Die Angespanntheit schwand aus beiden und die Mutter strich einmal zärtlich über die Wange des Kindes, lächelte leicht. Ihr würde das Lächeln vergehen, der zarte Hauch von rosa würde aus ihren Wangen entweichen. Danach waren sie meinem Blickfeld entschwunden. Da hatte ich sie zum ersten Mal gesehen, das zweite Mal jedoch... Ich hoffte, dass es zu keinem zweiten Mal käme, doch vergeblich. Es war so unge... Halt! Wut steigt in mir auf. Wer sind die, dass sie mich in meinem Glauben wanken lassen?! Dass sie es schaffen, mich an Hitler, dem Messias meines Gottes, zweifeln zu lassen?! Das ist alles, worauf ich jemals hingearbeitet habe. Alles, wofür ich kämpfe. Meine Familie, meine süßen Kleinen, mein Vaterland. Die Juden sind nur primitive Wesen, verantwortungslos, unfähig dazu, ihrem Gegenüber Menschlichkeit oder gar Liebe zu zeigen. Doch da sehe ich wieder diese Familie vor mir, die Liebe, mit der sie einander betrachtet haben, als gäbe es für sie nichts wertvolleres. Mein Blick hat sich währenddessen unwillkürlich zum Fenster gewandt. In der Ferne, gerade so zu erahnen, ragen die Pfeiler des Zauns gen Himmel. Und ich frage mich, ob das, was ich als meine Heilige Aufgabe betrachte, wirklich das richtige ist, ob das Böse wirklich biologisch bedingt oder ob es viel eher der Wille ist, welcher dahinter steckt. Meine Gedanken triften wieder ab. 

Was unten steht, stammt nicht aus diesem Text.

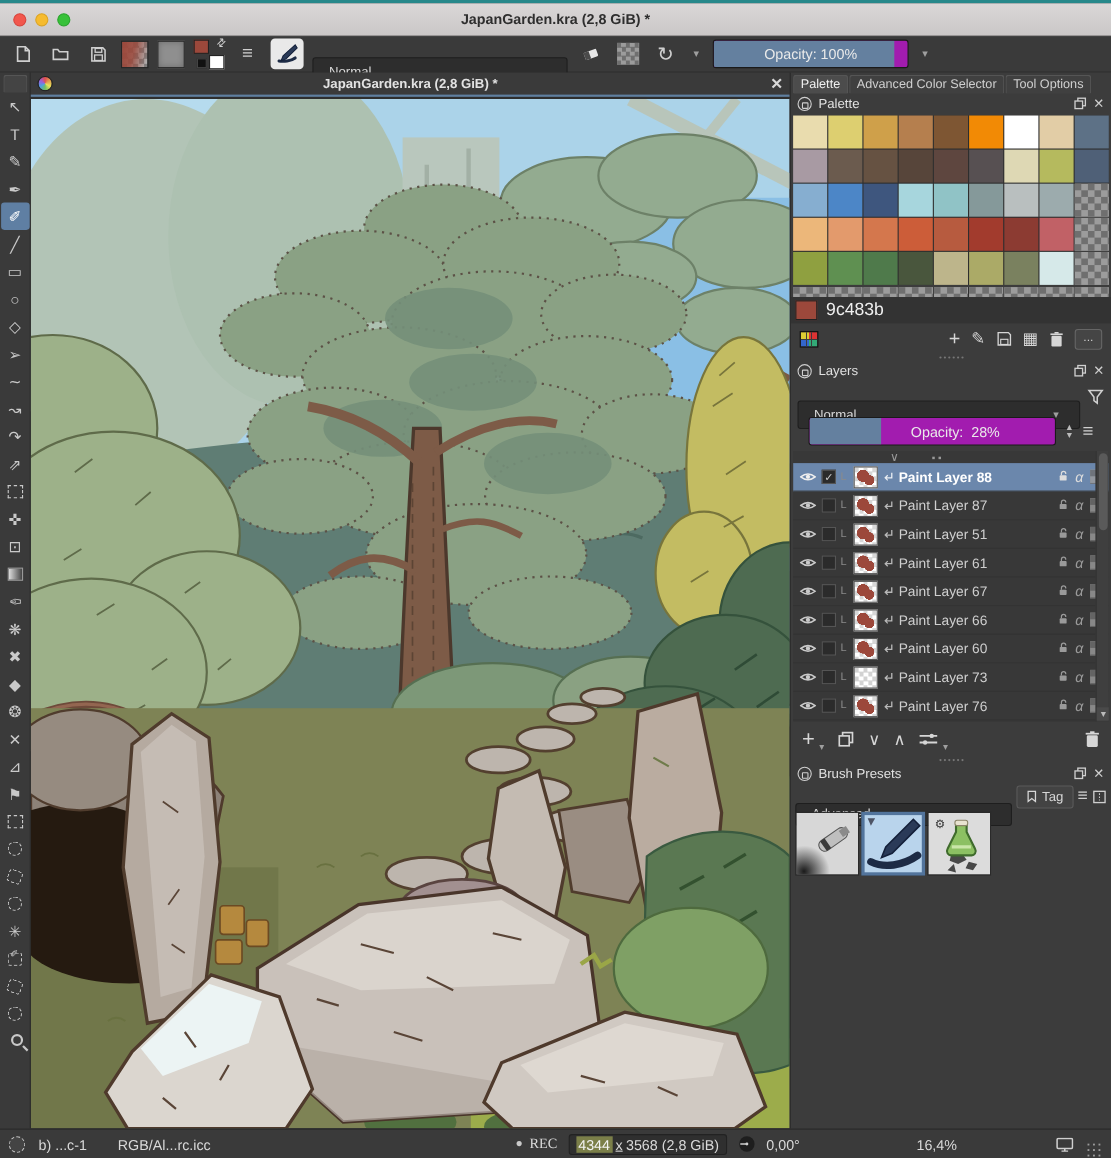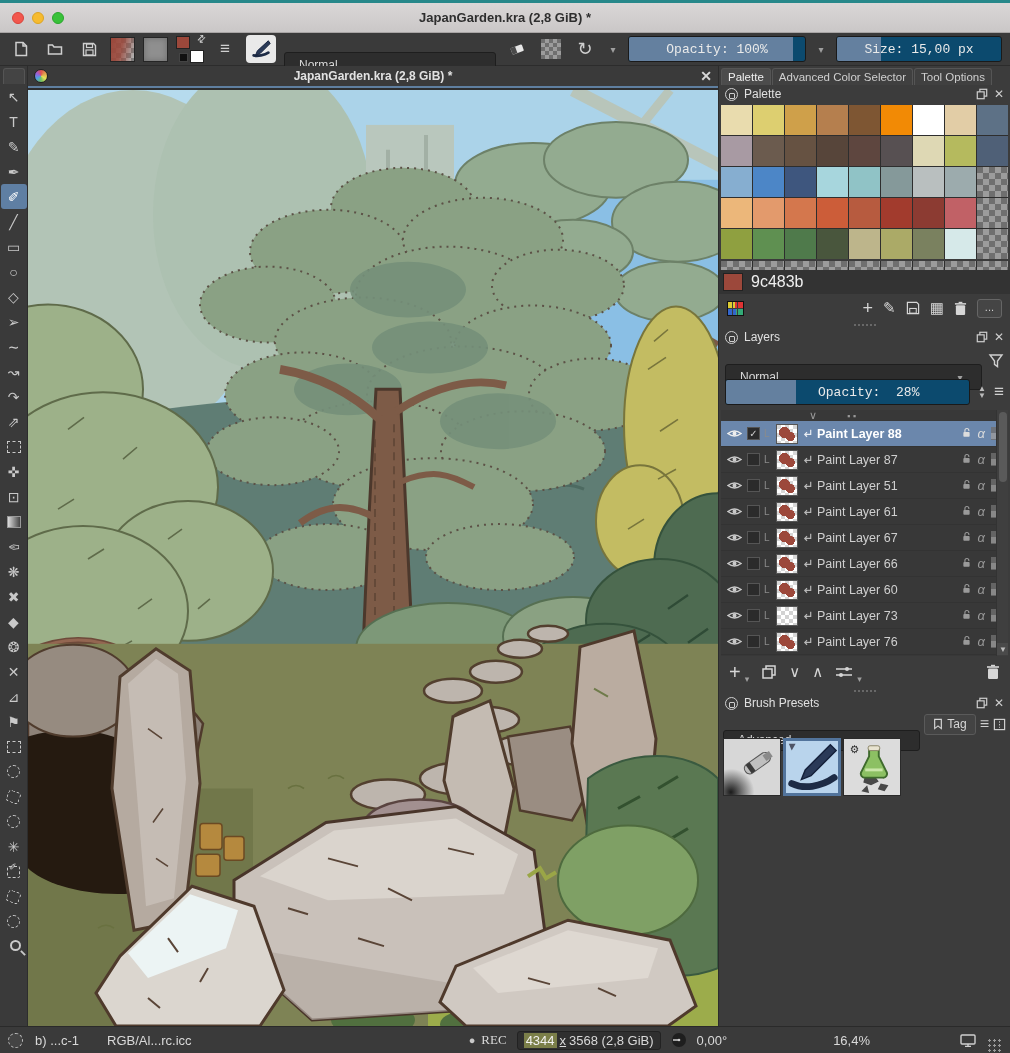--- a/index.html
+++ b/index.html
@@ -36,21 +36,21 @@
   .fgbg .fg { position:absolute; left:0; top:0; width:14px; height:13px; background:#9c483b; border:1px solid #222; }
   .fgbg .bg { position:absolute; right:0; bottom:0; width:14px; height:13px; background:#ffffff; border:1px solid #222; }
   .fgbg .bk { position:absolute; left:3px; bottom:1px; width:9px; height:9px; background:#111; border:1px solid #444; }
   .fgbg .swap { position:absolute; right:-1px; top:-3px; font-size:10px; color:#d0d0d0; transform:rotate(-45deg); }
   .brushedit-btn { width:30px; height:28px; background:#e9e9e9; border-radius:4px; display:flex; align-items:center; justify-content:center; flex:0 0 auto; }
   .combo {
     height:26px; background:#2d2d2d; border:1px solid #1e1e1e; border-radius:3px;
     display:flex; align-items:center; padding:0 14px; color:#d9d9d9;margin-top:32px;
   }
   .combo-blend { width:232px; }
-  .slider { position:relative; height:26px; background:#0c4a6e; border:1px solid #1a1a1a; border-radius:3px; overflow:hidden; flex:0 0 auto;font-family:Liberation Mono, monospace; }
+  .slider { position:relative; height:26px; background:#a21caf; border:1px solid #1a1a1a; border-radius:3px; overflow:hidden; flex:0 0 auto; }
   .slider .fill { position:absolute; left:0; top:0; bottom:0; background:#64809f; }
   .slider .lab { position:absolute; inset:0; display:flex; align-items:center; justify-content:center; color:#eaeaea; font-size:13px; white-space:nowrap; }
   .lab-left { justify-content:flex-start !important; padding-left:92px; }
   .drop-arrow { color:#9f9f9f; font-size:10px; width:14px; text-align:center; flex:0 0 auto;}
   
   .toolbox { position:absolute; left:0; top:66px; width:28px; bottom:27px; background:#3a3a3a; border-right:1px solid #2d2d2d; display:flex; flex-direction:column; align-items:center; }
   .toolbox-handle { width:22px; height:16px; margin-top:2px; border:1px solid #555; border-bottom:none; border-radius:3px 3px 0 0; background:#444; }
   .tool { width:26px; height:25px; display:flex; align-items:center; justify-content:center; color:#c9c9c9; font-size:14px; line-height:1; flex:0 0 auto; }
   .tool.selected { background:#5f7fa3; border-radius:3px; color:#fff; }
   .dashed-sq { width:14px; height:12px; border:1.5px dashed #c9c9c9; }
@@ -93,21 +93,21 @@
   .mini-palette { width:17px; height:15px; border:1px solid #111; background:conic-gradient(#d33 0 25%, #3a7 0 50%, #36c 0 75%, #dc3 0 100%); position:relative;}
   .mini-palette::after{content:""; position:absolute; inset:0; background:linear-gradient(#0000 46%, #3c3c3c 46% 54%, #0000 54%), linear-gradient(90deg,#0000 30%, #3c3c3c 30% 36%, #0000 36% 63%, #3c3c3c 63% 69%, #0000 69%);}
   .pal-actions .grow { flex:1; }
   .act { color:#d6d6d6; font-size:15px; display:flex; align-items:center; }
   .more-btn { border:1px solid #666; border-radius:3px; color:#cfcfcf; font-size:11px; padding:1px 7px 4px; background:#454545;}
   .splitter { height:6px; display:flex; align-items:center; justify-content:center; gap:2px; }
   .splitter i { width:2px; height:2px; background:#777; border-radius:50%; display:block;}
   
   .blend-row { height:30px; display:flex; align-items:center; gap:6px; padding:2px 6px; }
   .blend-row .combo { flex:1; justify-content:space-between; }
-  .opacity-row { height:32px; display:flex; align-items:center; gap:6px; padding:2px 6px; }
+  .opacity-row { height:32px; display:flex; align-items:center; gap:6px; padding:2px 16px; }
   .opacity-row .slider { flex:1; height:26px; }
   .spinner { display:flex; flex-direction:column; font-size:8px; color:#bbb; line-height:.9; width:12px; text-align:center;}
   .layer-list { position:relative; height:246px; overflow:hidden; background:#383838; margin:2px 2px 0; }
   .layer-sliver { height:11px; display:flex; align-items:center; color:#9a9a9a; font-size:11px; gap:30px; padding-left:88px; overflow:hidden;}
   .lrow { height:26px; display:flex; align-items:center; gap:4px; padding:0 4px; color:#cfcfcf; border-bottom:1px solid #333;}
   .lrow.selected { background:#6b87ac; color:#fff; }
   .lrow .eye { width:18px; display:flex; justify-content:center; color:#c9c9c9;}
   .lrow.selected .eye{ color:#eee;}
   .lcheck { width:13px; height:13px; background:#2b2b2b; border:1px solid #555; display:flex; align-items:center; justify-content:center; font-size:10px; color:#ccc; }
   .l-letter { width:8px; color:#8b8b8b; font-size:10px; }
@@ -213,24 +213,20 @@
     <div class="tb-icon">
       <div class="checker" style="width:20px;height:20px;background-size:8px 8px;"></div>
     </div>
     <div class="tb-icon" style="font-size:18px;">↻</div>
     <div class="drop-arrow">▾</div>
     <div class="slider" style="width:178px;">
       <div class="fill" id="tb-op-fill" style="width: 93%;"></div>
       <div class="lab">Opacity: 100%</div>
     </div>
     <div class="drop-arrow">▾</div>
-    <div class="slider" style="width:166px;">
-      <div class="fill" id="tb-size-fill" style="width: 27%;"></div>
-      <div class="lab">Size: 15,00 px</div>
-    </div>
   </div>
 
   <div class="toolbox">
     <div class="toolbox-handle"></div>
     <div id="tools">
         <div class="tool">↖</div>
         <div class="tool">T</div>
         <div class="tool">✎</div>
         <div class="tool">✒</div>
         <div class="tool selected">✐</div>

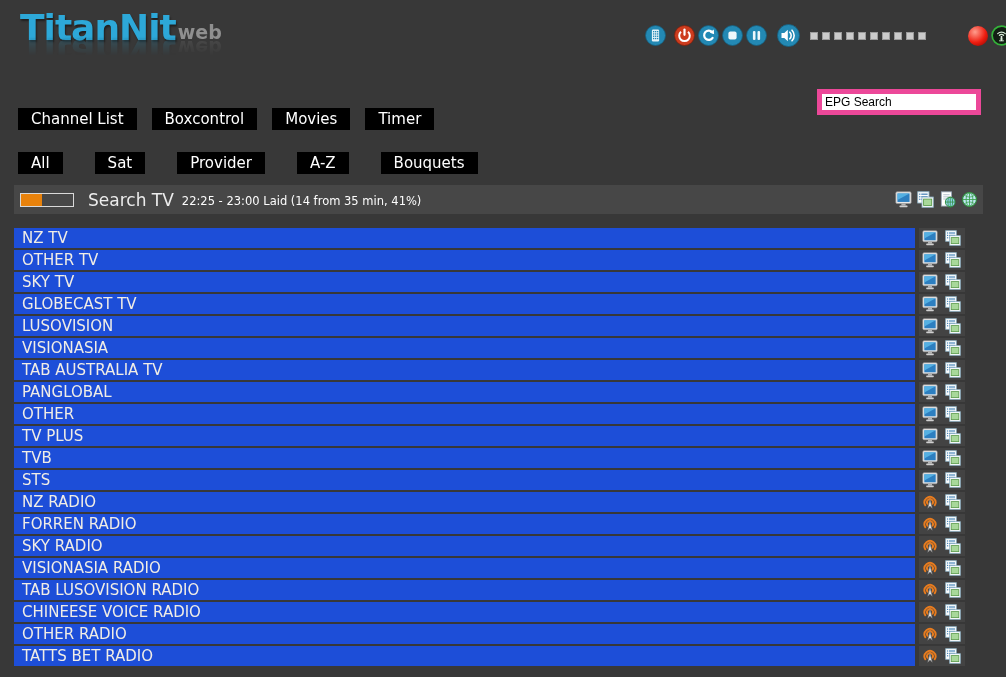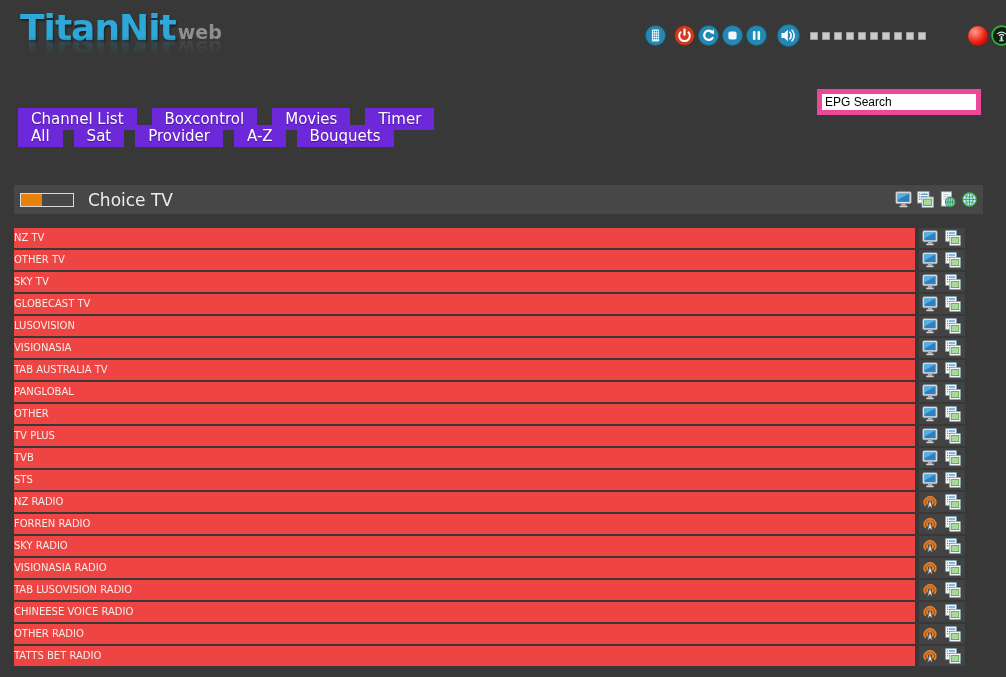--- a/index.html
+++ b/index.html
@@ -26,41 +26,41 @@
   .record-ball{width:20px;height:20px;border-radius:50%;margin-left:42px;
     background:radial-gradient(circle at 35% 30%,#ff9d8d,#ee1d10 55%,#8e0400 95%);}
   .signal-wrap{margin-left:3px;}
   
   .search-input{position:absolute;top:89px;right:25px;width:148px;height:14px;
     background:#fff;color:#000;border:5px solid #ec4899;font-size:12px;
     font-family:"Liberation Sans",sans-serif;padding:1px 3px;}
   
   .btn-row{position:absolute;left:18px;display:flex;}
   .btn-row.r1{top:108px;}
-  .btn-row.r2{top:125px;}
-  .nav-btn{background:#6d28d9;color:#fff;font-size:15px;line-height:22px;height:22px;
+  .btn-row.r2{top:152px;gap:21px;}
+  .nav-btn{background:#000000;color:#fff;font-size:15px;line-height:22px;height:22px;
     padding:0 13px;margin-right:11px;cursor:pointer;white-space:nowrap;
     text-shadow:0 1px 1px rgba(0,0,0,.4);}
   .btn-row.r1 .nav-btn{margin-right:15px;}
   
   .nowplaying{position:absolute;top:185px;left:14px;width:969px;height:29px;background:#474747;
     display:flex;align-items:center;}
   .progress-outer{width:52px;height:12px;border:1px solid #d9d9d9;margin-left:6px;background:#474747;flex:none;}
   .progress-fill{height:100%;background:#e8820c;}
   .np-channel{margin-left:14px;font-size:17px;color:#ececec;white-space:nowrap;}
   .np-details{margin-left:8px;font-size:11.5px;color:#fdfdfd;white-space:nowrap;position:relative;top:1px;}
   .np-actions{margin-left:auto;margin-right:5px;display:flex;align-items:center;}
   .np-actions .sicon{margin-left:5px;cursor:pointer;}
   .sicon{width:17px;height:17px;display:inline-block;}
   .sicon svg{display:block;}
   
   .rows{position:absolute;top:228px;left:14px;width:951px;}
   .ch-row{display:flex;height:20px;margin-bottom:2px;}
-  .ch-name{flex:1;background:#ef4444;color:#f1ede5;font-size:10px;line-height:20px;
-    padding-left:0;cursor:pointer;white-space:nowrap;overflow:hidden;}
+  .ch-name{flex:1;background:#1d4ed8;color:#f1ede5;font-size:15px;line-height:20px;
+    padding-left:8px;cursor:pointer;white-space:nowrap;overflow:hidden;}
   .ch-gap{width:4px;flex:none;}
   .ch-actions{width:46px;flex:none;background:#434343;display:flex;align-items:center;justify-content:center;}
   .ch-actions .sicon{margin:0 3px;cursor:pointer;}
 </style>
 </head>
 <body>
 
 <div class="logo">
   <div class="logo-line">
     <span class="logo-main">TitanNit</span><span class="logo-suffix">web</span>
@@ -162,21 +162,22 @@
     <div class="nav-btn">Sat</div>
     <div class="nav-btn">Provider</div>
     <div class="nav-btn">A-Z</div>
     <div class="nav-btn">Bouquets</div>
   </div>
 
 <div class="nowplaying">
   <div class="progress-outer">
     <div class="progress-fill" style="width: 41%;"></div>
   </div>
-  <span class="np-channel">Choice TV</span>
+  <span class="np-channel">Search TV</span>
+  <span class="np-details">22:25 - 23:00 Laid (14 from 35 min, 41%)</span>
   <div class="np-actions">
     <span class="sicon">
       <svg width="17" height="17" viewBox="0 0 16 16">
         <rect x="0.8" y="0.8" width="14.4" height="11" rx="1.2" fill="#e9e9e9" stroke="#9a9a9a" stroke-width="0.6"></rect>
         <rect x="2.3" y="2.3" width="11.4" height="8" fill="#2d7fc0"></rect>
         <path d="M2.3 2.3 L13.7 2.3 L2.3 8.5 Z" fill="#5cb8e8" opacity="0.85"></path>
         <rect x="6" y="11.8" width="4" height="1.8" fill="#b5b5b5"></rect>
         <rect x="4.2" y="13.6" width="7.6" height="1.6" rx="0.6" fill="#cfcfcf"></rect>
       </svg>
     </span>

Das zweite Mal erblickte ich sie, als das letzte Kleidungsstück der Kleinen aufgehängt wurde. Ein kleines Unterhemd, nicht breiter als das eine Bein meiner Hose. "Ihr müsst euch gut die Nummer eures Hakens merken. Je mehr ihr euch beeilt, desto schneller kommt ihr wieder zu euren Familien.", wandte sich der Sonderkommando-Häftling in ihre Richtung. Am liebsten hätte ich zugehauen, meine Faust in dieses arglose Gesicht geschmettert. Doch dann musste ich daran denken, dass er eigentlich nur das tat, was wir ihm zu tuen aufgetragen hatten und ich lockerte meine Hände. Langsam wurden alle in die Kammer getrieben. Die beiden gingen als eine der letzten hinein, sich aneinander festhaltend. Wie die Tür zu ging, bekam ich nicht mehr mit. Ich drehte mich um und ging, wollte nicht sehen, wie die kleine Leiche aus dem Raum gezogen werden wird. "Alles gesetzmäßig. Weiter machen.", sagte ich zu einem der SS-Soldaten. Dieser zeigte den Hitler-Gruß und antwortet: "Verstanden, Oberkommandant Höß." Ohne Antwort schritt ich von dannen und...

"Schatz, ist alles in Ordnung?", reißt mich Hedwig aus meinen Gedanken. Ich kehre wieder ins Hier und Jetzt zurück, bemerke, dass die Dämmerung eingesetzt hat,  nehme den fein herben, aromatischen Geruch unseres Abendessens war, sehe meine fünf Kinder gemeinsam im Garten spielen, unweit des Lagers. Plötzlich frage ich mich, wie lange ihr Glück noch andauern wird, habe Angst um ihre Zukunft, um die meiner Frau und um meine eigene. Abwesend antworte ich Hedwig: "Sicher, Schatz. Alles gut, war nur in Gedanken, du weißt ja wie das ist.", Nein, weiß sie nicht, denke ich plötzlich. Und diese Verlorenheit,  dieser Zwiespalt bringt mich beinahe um den Verstand. Zärtlich legt sie ihre Hand auf meinen Arm und schaut mir tief in die Augen. Mehr, als ich ertragen kann. "Weißt du, mir fällt gerade ein, noch einen Bericht im Büro liegen zu haben, der dringend gelesen werden muss. Ich komme später wieder, esst ruhig schon ohne mich." Schnell gebe ich ihr einen Kuss, drücke die Finger und gehe aus den Raum, unfähig, ihren Gesichtsausdruck zu ertragen.